Mercredi 30 octobre

L’autre jour, sur un réseau social, j’exprime mon ras-le-bol (j’aime bien l’expression “exprimer son ras-le-bol”, c’est tellement plus poli que “je grogne tellement de colère que je bave partout”) quant à une énième politique concernant le port du voile lors des sorties scolaires.

Je n’ai pas envie de m’étendre dessus, d’abord parce que ce serait inconfortable, ensuite parce que, en ce temps de polémiques et de réactions qui fusent à tout va, balancer encore un peu de kérosène sur le feu ne serait pas très opportun. 

Une personne répond en disant qu’il y a quand même un sacré contraste entre ce genre de polémique et le fait de faire étudier Les lettres persanes à des mômes. Et c’est là que je retombe sur mes pieds. En me rappelant, après l’avoir oublié pour la énième fois, que c’est là que se situent le combat de l’enseignant.
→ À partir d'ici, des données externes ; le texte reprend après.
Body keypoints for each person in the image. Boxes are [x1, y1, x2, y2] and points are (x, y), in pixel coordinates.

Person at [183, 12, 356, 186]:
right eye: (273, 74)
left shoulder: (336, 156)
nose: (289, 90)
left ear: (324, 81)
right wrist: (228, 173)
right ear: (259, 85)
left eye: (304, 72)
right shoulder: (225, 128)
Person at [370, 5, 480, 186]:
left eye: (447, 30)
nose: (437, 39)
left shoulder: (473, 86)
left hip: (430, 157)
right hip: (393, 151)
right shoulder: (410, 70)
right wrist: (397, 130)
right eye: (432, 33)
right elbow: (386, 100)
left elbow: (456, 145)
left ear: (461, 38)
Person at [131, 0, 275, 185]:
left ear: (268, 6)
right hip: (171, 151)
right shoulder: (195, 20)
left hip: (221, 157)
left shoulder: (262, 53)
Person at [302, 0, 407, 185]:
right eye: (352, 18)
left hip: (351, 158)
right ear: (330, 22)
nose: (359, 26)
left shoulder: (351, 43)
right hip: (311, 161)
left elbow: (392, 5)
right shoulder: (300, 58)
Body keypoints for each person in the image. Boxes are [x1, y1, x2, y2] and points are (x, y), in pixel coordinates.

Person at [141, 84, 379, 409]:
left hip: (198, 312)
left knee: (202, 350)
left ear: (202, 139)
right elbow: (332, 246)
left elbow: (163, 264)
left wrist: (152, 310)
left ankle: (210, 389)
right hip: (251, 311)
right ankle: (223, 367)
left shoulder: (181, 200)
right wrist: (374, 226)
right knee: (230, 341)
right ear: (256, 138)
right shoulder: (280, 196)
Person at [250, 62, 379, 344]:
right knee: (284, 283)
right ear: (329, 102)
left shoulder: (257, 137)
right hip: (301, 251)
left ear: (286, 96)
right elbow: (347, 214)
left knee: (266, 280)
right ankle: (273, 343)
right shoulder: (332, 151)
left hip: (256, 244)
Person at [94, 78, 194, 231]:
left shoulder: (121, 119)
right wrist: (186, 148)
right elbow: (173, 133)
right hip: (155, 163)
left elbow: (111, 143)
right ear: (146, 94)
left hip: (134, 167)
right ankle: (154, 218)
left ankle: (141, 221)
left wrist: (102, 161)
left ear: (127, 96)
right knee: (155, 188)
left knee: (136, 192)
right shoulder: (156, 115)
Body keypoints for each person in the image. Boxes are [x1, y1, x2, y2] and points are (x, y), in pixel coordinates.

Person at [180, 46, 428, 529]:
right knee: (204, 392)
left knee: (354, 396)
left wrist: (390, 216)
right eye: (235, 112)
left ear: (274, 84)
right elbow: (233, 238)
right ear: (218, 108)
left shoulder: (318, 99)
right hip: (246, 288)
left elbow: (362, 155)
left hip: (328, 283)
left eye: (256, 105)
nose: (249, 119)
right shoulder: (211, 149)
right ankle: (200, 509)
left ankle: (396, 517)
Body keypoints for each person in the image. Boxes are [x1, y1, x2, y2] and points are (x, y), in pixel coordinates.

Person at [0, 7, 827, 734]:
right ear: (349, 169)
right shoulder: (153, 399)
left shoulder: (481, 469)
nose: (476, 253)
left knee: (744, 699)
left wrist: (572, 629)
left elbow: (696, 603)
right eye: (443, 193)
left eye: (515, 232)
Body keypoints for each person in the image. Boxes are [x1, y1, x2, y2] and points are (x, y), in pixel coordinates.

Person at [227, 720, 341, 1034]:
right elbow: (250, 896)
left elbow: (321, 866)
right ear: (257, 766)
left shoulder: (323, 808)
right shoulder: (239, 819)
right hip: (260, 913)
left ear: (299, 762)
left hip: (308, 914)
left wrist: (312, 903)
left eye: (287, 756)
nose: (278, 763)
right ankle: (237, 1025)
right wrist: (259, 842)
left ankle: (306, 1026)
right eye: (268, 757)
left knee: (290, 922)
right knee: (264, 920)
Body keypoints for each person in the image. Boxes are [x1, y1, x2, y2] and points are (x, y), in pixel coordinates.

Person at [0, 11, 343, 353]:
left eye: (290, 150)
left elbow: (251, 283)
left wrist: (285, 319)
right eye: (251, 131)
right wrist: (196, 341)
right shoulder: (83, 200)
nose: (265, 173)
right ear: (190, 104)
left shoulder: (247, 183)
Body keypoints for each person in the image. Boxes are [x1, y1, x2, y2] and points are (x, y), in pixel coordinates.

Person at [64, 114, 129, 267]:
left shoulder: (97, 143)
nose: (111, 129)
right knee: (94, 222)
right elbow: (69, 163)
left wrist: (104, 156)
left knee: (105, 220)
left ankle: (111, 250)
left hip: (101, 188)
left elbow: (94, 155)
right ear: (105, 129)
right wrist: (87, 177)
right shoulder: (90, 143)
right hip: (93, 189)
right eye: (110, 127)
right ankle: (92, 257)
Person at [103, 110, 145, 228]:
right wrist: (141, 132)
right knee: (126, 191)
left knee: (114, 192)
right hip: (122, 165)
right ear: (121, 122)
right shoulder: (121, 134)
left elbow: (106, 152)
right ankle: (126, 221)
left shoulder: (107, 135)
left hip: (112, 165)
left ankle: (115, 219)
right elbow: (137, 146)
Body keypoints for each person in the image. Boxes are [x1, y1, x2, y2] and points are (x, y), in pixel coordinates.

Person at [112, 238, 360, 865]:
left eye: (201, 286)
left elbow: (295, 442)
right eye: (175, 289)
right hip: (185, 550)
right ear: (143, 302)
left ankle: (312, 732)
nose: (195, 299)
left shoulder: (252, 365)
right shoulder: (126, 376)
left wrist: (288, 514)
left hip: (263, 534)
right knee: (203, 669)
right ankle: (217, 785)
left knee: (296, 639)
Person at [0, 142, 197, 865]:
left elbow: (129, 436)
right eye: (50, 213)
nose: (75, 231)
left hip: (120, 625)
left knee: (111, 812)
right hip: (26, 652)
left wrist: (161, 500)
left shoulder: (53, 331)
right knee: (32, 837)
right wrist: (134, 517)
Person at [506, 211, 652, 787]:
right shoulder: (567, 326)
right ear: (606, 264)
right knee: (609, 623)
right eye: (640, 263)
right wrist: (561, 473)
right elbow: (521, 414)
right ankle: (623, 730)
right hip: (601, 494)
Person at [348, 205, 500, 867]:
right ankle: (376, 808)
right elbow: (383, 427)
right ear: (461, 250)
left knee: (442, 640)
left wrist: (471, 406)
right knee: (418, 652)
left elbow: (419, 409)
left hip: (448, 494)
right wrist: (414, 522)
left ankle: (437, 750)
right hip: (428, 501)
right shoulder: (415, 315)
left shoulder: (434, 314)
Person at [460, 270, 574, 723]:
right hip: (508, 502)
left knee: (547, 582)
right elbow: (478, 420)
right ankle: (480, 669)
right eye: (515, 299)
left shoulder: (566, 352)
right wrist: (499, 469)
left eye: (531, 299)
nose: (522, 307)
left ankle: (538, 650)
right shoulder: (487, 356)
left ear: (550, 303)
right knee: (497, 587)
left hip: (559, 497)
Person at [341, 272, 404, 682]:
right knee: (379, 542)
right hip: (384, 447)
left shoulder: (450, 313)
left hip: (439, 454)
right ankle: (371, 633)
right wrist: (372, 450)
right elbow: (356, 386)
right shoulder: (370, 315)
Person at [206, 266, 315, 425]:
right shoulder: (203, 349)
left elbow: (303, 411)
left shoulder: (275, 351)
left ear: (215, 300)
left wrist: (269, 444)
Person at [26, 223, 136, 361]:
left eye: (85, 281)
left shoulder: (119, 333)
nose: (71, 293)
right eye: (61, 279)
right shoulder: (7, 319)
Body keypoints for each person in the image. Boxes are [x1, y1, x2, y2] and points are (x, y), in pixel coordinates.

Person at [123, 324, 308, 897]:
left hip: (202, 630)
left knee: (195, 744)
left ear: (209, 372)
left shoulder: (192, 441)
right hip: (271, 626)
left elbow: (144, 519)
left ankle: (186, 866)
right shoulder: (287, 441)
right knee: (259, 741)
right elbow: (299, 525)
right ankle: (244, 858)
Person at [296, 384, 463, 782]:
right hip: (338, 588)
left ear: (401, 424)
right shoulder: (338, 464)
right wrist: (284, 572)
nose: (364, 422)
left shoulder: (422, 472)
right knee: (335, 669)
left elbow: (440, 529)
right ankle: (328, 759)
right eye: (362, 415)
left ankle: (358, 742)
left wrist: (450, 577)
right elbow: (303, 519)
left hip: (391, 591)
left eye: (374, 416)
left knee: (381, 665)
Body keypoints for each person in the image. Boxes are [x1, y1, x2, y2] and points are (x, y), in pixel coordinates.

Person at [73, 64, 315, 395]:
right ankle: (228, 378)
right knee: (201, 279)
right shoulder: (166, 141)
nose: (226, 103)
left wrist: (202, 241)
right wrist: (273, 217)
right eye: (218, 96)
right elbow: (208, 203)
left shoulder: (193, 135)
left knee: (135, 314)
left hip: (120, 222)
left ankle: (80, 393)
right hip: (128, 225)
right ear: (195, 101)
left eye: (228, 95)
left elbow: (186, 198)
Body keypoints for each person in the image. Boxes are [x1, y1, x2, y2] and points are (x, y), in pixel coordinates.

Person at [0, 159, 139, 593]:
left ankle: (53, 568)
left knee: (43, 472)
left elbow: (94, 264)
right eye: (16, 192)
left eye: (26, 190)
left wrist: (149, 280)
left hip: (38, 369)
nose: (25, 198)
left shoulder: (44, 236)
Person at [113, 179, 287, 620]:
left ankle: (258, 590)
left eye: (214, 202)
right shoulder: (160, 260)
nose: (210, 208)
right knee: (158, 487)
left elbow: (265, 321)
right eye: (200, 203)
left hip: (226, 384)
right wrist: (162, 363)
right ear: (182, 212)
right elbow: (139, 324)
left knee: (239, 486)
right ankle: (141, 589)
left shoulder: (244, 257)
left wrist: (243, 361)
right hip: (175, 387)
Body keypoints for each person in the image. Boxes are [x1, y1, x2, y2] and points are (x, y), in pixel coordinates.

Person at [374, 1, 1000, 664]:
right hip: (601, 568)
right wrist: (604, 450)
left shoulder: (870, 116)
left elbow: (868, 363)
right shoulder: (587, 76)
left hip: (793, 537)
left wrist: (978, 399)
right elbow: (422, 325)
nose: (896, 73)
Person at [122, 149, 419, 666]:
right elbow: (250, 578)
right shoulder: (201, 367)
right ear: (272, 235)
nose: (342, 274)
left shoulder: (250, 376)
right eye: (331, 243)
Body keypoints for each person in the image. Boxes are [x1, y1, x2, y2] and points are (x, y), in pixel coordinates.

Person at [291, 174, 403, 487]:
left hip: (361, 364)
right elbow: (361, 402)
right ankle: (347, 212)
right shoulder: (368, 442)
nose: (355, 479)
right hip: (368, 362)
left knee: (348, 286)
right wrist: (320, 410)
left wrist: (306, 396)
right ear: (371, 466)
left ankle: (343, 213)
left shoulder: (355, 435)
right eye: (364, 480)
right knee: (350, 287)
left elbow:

Au risque de passer pour un élitiste forcené, je me dis que c’est de cela dont les élèves doivent se souvenir, plus tard dans leur vie : plutôt que de petits bonshommes qui s’agitent en râlant dans un écran, les mots et les pensées qu’ils ont découverts quand ils étaient plus jeunes. Même s’ils ne s’en souviennent plus totalement, même s’ils n’ont plus le nom exact d’Usbek et Rica en tête. Qu’ils gardent les mots, et la pensée. Que ce soit un talisman et une armure contre la médiocrité. Toujours retravailler, remettre sur le métier les cours et les activités. Pour permettre aux mômes d’oublier ces réactions affligeantes, ces parodies de débats.

Je l’ai déjà dit et je le répète : ces polémiques malsaines passeront. Mais l’école restera. Tirons-en le meilleur partie, c’est là qu’est l’enjeu. Le reste, ne fait pas le poids, devant tout ce que nous pouvons leur transmettre.